Developers talk about “debugging” AI systems, by adjusting prompts, isolating failure modes or refining constraints. Editors do something related but not identical. They refine language against the author’s purpose and intended meaning, the reader’s needs, or house style. Prompting, by contrast, often involves discovering what you want through structured interaction with the system. The cognitive loops are not the same. But both demand comfort with iteration, version comparison, and disciplined refinement of language. In generative AI, meaning becomes something you shape through carefully structured linguistic input. Editors are instinctively familiar with that discipline.

So if writers and publishers are well suited to working with AI, why aren’t they leading? Among many, there is a strongly-held view that generative AI is built on massive theft of intellectual property, and any accommodation or experimentation is seen as acquiescence. The arguments around those issues need to be determined by the courts and society. But legal resolution and capability development can and should run in parallel. If publishers and writers remove themselves from practical experimentation while waiting for legal clarity, they risk more than delay or courts finding against them. Norms, workflows and expectations around how language models are used will be shaped by those who are actively working with them. If the industry is not at the table while those norms are being developed, it will have less influence over how they evolve.

Part of the answer may also be cultural. Editorial training optimises for polish and precision. AI skill, at least today, rewards messy iteration, tolerance for imperfect drafts, and rapid experimentation. Normative caution may not just slow adoption; it may also inhibit the kind of failure-tolerant practice that builds technical fluency.

There is also a difference between shaping sentences and thinking in systems. Developers tend to treat prompts as modular components, version-controlled assets, parts of repeatable workflows. Most publishers that I work with are not yet operating at that level of process abstraction.

This is where Andrew’s advice holds. Watch the developers. There is a lot that publishers can learn from how they structure their interaction with AI agents. But as he suggests, it is not a one-way lesson.

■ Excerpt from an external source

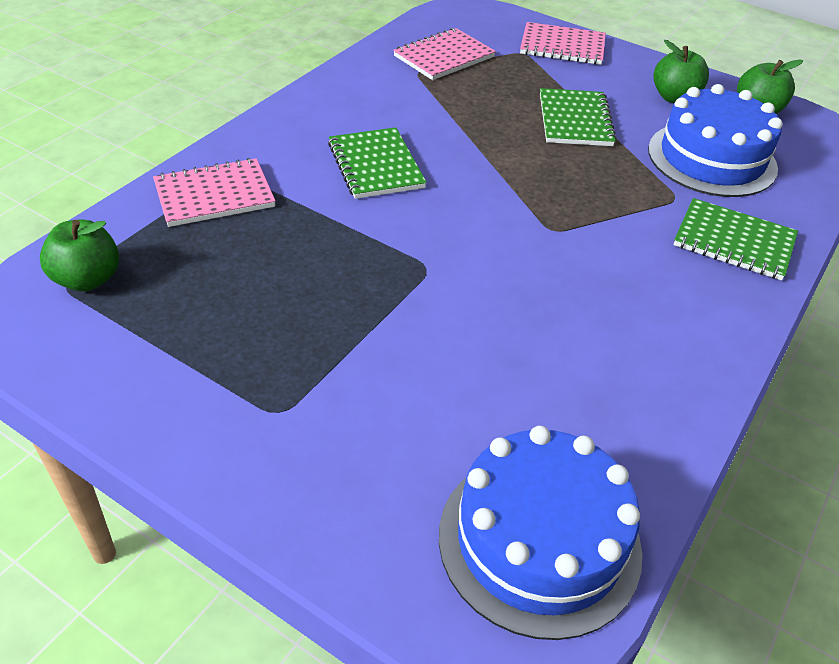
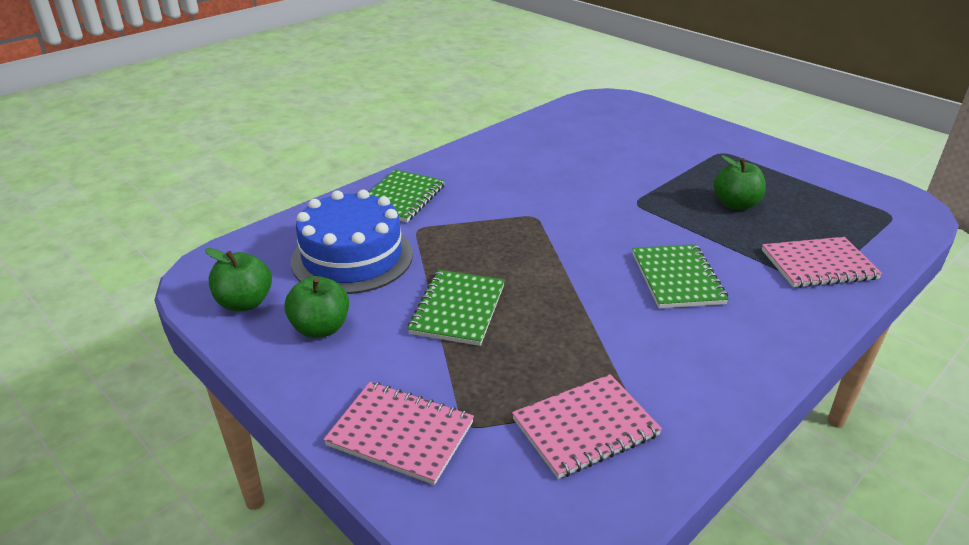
camera: 165 degrees left, 10 degrees down
green apple [40,219,119,291] -> green apple moved to [714,155,766,210]
blue cake [439,426,642,640] -> none
green notebook [673,198,798,280] -> green notebook turned 75 degrees clockwise [369,169,445,222]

If AI’s core substrate is language, then those trained to think rigorously about language should not be peripheral to how AI changes knowledge work. The opportunity is not for publishers to become engineers, but to combine editorial instincts with developer-style process thinking: to treat prompts as briefs, but also as reusable assets; to apply structural sensitivity to meaning, but within repeatable workflows. That posture is different from either instinctive rejection or uncritical adoption. It is pragmatic, disciplined, and strategically alert. In my notes on the IPG Spring Conference last week, I reflected on the structural challenges for publishers and asked who is radically rethinking their business model, costs, product and unit economics. As contentious as the thought will be to many, it’s interesting to think about what a small publisher built from the outset around editorial vision, systems thinking and AI capabilities could look like.

The frontier technology runs on language. Developers can teach publishers how to think in systems. Publishers can teach developers how to think in meaning. That exchange will only happen if publishers are in the room. And right now, too many of them are standing outside it.